むずかしいことは何もありません。供養料は月に2000円で、入退自由です。遠方の皆様には郵送しますので、全国から多くの皆様が参加されています。ご希望の方はホームページの「お問合わせ」からご連絡ください。
死者は生きている
令和7年10月5日
あさか大師では昨日と今日、総回向法要(先祖供養)を勤修しました(写真)。この法要は単なるご回向ではなく、自分のルーツである父母両家にアプローチして、人生を変えることを目的にしています。そして老若男女を問わず、全国からたくさんの方々がこれに参加しています。
人生を変えるいうと、成功哲学や自己啓発あり、占術や方位学 あり、パワースポットありですが、自分のルーツをおろそかにして達成できるはずがありません。これは避けることのできない人生の原点であるからです。
この世とあの世は一つです。私たちはこの世とあの世を共に生きており、あの世の姿がこの世の姿となって写し出されます。だから、この世を「現世」といいます。この事実を拒むことはできません。
20世紀のフランスにおける最も偉大な哲学者であるアランは、「死者たちは死んでいない。そのことはまったくの事実である。彼らは思考し、行動し、助言し、希望し、承認し、非難して生きている。そのことに耳を傾けなくてはならない。すべては私たちの中にあり、私たちの中で間違いなくに生きているのだ」と語っています。
あさか大師ではこれを新しい視点でとらえ、「人生を変える先祖供養」として提唱しています。一ケ月わずか2000円で、毎日、夫婦の父母四家(独身者は二家)への秘法が受けられます。入退は自由で、檀家制度はありません。遠方の方には郵送します。ご希望の方はホームページの「お問合わせ」からご連絡ください。
10月の伝道掲示
令和7年10月3日
10月の伝道掲示です(写真)。平凡でありながら、人生における最も大切な心がけです。

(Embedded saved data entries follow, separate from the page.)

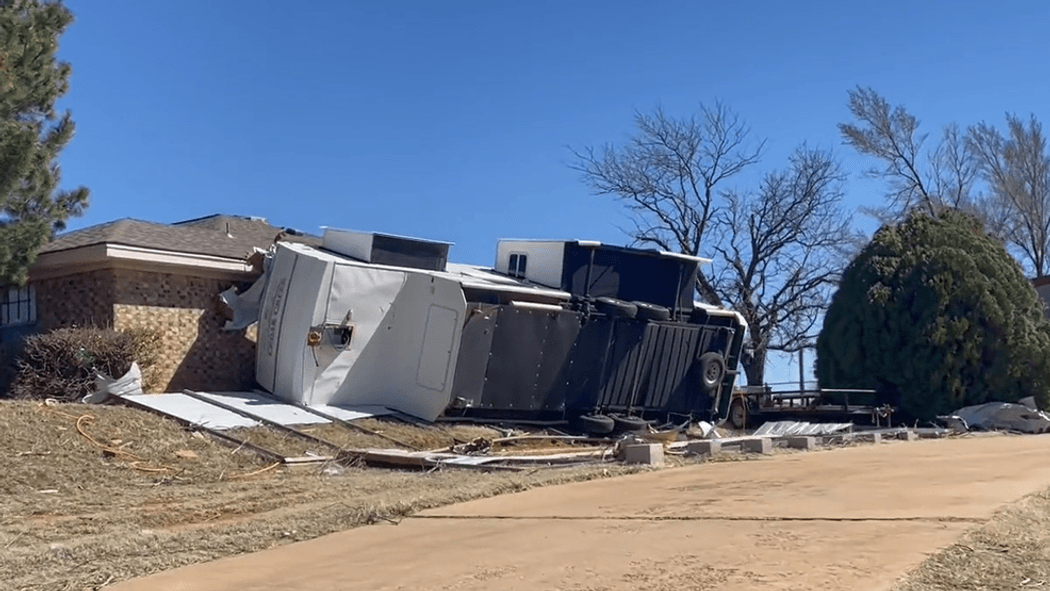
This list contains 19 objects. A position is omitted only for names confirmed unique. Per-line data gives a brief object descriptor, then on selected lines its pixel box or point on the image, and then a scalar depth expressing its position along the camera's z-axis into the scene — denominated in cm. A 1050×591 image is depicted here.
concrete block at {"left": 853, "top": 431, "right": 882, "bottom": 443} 1610
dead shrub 1642
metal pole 3334
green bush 2245
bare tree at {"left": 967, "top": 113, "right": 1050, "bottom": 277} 3875
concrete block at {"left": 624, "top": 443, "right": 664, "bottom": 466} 1205
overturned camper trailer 1692
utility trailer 2114
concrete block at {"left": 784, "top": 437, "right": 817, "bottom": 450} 1421
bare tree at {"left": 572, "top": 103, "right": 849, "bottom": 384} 3278
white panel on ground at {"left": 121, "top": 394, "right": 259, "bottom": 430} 1432
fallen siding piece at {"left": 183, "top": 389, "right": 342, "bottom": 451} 1410
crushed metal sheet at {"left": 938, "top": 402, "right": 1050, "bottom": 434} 2008
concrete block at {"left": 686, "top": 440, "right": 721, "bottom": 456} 1323
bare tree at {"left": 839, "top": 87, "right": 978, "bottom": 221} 3550
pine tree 1670
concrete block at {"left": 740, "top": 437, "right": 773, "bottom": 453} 1344
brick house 1762
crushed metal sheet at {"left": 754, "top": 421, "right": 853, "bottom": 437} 1838
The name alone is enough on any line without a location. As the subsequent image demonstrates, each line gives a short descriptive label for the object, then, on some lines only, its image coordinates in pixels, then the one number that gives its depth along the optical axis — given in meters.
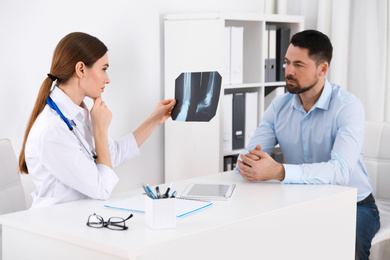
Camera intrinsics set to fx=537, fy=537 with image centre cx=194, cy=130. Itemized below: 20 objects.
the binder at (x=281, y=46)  3.64
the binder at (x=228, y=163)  3.47
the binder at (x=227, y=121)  3.33
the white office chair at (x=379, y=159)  2.93
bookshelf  3.19
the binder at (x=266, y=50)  3.55
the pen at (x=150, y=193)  1.55
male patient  2.35
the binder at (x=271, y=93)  3.73
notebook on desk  1.74
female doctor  1.95
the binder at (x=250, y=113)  3.47
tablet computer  1.96
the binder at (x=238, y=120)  3.40
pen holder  1.55
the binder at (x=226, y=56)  3.30
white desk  1.50
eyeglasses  1.57
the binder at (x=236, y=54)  3.35
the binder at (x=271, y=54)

1日の始まりは家庭でも職場でも、まずは挨拶です。「近ごろの若者は挨拶もできない」という人がいますが、では自分がご主人や奥様と、そして家族の間で、朝の挨拶をしているでしょうか。明るい職場とは、みんなで明るい挨拶を交わしているところです。
また人間関係のトラブルは、挨拶がないから始まるのです。お世話になったのに御礼も言わない、迷惑をかけたのにお詫びもしないでは、必ずトラブルになります。世の中のトラブルを見れば、その発端はこの一点に尽きるのです。
また、汚れたから清掃をするのではありません。人は環境と条件で変わります。気持ちをリフレッシュし、心を正すためには清掃をすることです。お寺では汚れていなくても、毎日、清掃をします。それは心の修行は、身辺を整えることで心が整えられるからです。
1日の終わりに反省がなければ、何の進歩もありません。人は迷惑をかけまいと思っても、必ず誰かに迷惑をかけて生きています。その謙虚な気持ちを忘れずに反省をする人は、常に進歩を遂げることができるのです。
そして、自分が出会った人に対して、感謝を忘れません。人は誰かの世話にならなければ、生きてはいけないからです。人生の幸せとは唯一、「ありがとう」という感謝によって味わえるものと知りましょう。